The Four Protectors of the Cardinal Directions are always present in an entrance hall of a Tibetan-Buddhist monastery. They protect the monastery from harm. The protector of the East and the protector of the South are on the left of the entrance doors, and the protector of the West and the protector of the North are on the right.  Often a huge prayer wheel is also found in or adjacent to the entrance hall.
If a monastery is small and an entrance hall is lacking, the protectors are found on the walls of the main hall.

Kopan Gompa, Boudhanath, Nepal, at corner of stupa, 2018.
As a musicologist I am naturally drawn to music, musicians, and musical instruments. So from the day in 1996 I entered the Jokhang Monastery in Lhasa, Tibet, and first met Yulkhorsung (Wylie: Yul-‘khor-srung), the Protector of the East, I was hooked. I've been photographing Yulkhorsung ever since and I now know that Yulkhorsung and his fellow protectors are not only found on murals in the entrance halls to monasteries. They are also found on the four square corners of stupas as three-dimensional figurines. When an imaginary line is drawn from the center of the stupa to a protector at its corner, it should coincide with that protector's cardinal direction. The four protectors are also found in Chinese Buddhist temples and monasteries as larger-than-life statues.
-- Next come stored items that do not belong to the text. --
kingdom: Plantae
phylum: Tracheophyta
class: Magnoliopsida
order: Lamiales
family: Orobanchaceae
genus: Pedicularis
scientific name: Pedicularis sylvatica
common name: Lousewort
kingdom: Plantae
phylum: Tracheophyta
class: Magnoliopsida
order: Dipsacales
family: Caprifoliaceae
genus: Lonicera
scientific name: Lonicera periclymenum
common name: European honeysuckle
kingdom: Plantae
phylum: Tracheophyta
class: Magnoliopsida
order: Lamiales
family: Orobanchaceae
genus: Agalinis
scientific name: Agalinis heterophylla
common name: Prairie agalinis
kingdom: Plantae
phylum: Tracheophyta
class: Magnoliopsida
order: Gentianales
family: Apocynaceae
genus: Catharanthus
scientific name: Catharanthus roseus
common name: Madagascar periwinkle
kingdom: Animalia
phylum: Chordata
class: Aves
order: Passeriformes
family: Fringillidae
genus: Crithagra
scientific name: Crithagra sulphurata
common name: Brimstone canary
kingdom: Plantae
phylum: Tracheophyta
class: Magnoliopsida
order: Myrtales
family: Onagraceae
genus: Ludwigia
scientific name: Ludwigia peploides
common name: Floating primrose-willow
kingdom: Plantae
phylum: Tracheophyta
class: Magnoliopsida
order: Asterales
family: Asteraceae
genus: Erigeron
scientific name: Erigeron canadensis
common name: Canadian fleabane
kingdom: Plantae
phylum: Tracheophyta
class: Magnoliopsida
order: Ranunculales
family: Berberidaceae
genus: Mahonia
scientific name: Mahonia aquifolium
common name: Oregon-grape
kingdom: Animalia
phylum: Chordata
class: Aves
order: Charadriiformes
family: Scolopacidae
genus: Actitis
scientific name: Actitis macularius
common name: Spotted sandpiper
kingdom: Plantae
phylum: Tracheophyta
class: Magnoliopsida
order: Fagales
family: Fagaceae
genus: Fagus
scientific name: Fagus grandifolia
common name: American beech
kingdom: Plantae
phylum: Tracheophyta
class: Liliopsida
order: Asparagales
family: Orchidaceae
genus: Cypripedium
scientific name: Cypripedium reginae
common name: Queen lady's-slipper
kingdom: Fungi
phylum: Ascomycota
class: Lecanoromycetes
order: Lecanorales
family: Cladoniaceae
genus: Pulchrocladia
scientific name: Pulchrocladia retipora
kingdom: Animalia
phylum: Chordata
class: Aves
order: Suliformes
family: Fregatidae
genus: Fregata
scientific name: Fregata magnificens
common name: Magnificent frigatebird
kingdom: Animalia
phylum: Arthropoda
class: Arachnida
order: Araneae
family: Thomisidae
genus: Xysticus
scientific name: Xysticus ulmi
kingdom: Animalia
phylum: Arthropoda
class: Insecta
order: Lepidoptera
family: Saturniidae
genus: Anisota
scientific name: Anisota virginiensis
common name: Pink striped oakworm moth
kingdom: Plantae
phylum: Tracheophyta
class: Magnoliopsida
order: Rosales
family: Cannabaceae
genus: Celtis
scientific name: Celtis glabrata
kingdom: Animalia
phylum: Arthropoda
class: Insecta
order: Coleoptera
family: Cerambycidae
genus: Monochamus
They are found as small statues in artisan's workshops in copper or clay for later acquisition by worshippers to give a place in their own house altars. And they are found
Giant rock painting beside road S203 Xining to Repkong, Qinghai, China, 2016.
in and on numerous other Hindu and Buddhist places: temples, fortresses, royal palaces, monasteries, rock paintings, thangkas.

Yulkhorsung holds a stringed plucked lute. In Tibetan-Buddhist monasteries the lute is sometimes a dranyen. In India it is often a vina. In China it can be a pipa.
Bod brgyud nang bstan brnyan ris kun btus, loosely translated as "Compendium of Buddhist patterns and images of the Tibetan people" is an image book with black-and-white drawings with examples for thangka and mural painters. It was published by Gansu Province Nationalities Languages Press, 2008.
For a Westerner like me, this book is handy to use as an iconographic aid. It has thousands of example images, from clouds and dragons to the six symbols of long life and the protectors of the cardinal directions. Each page is subtitled in Tibetan and English. Here I find an archetypal Yulkhorsung, that oddly is named Dhritashtra (which is the Indian name for the protector of the East, actually the correct spelling is Dhtarāṣṭra), although in the Tibetan spelling the name is written correctly. I'm showing here also the page with lute variations. Compare these lutes with the photos, you will see remarkable similarities.
The Yulkhorsung from the drawing book is facing to his right. There are variations in posture, where he is facing to his left, or straight forward.

East and South Protectors (with red face!), Aidao Nunnery, Chengdu, Sichuan, China, a Chinese Buddhist Monastery, 2016.

 
East and South Protectors, Tharlam Gompa, Boudhanath, Nepal, 2018.



All photos taken by me © 1996, 2016, 2018 Pan Records.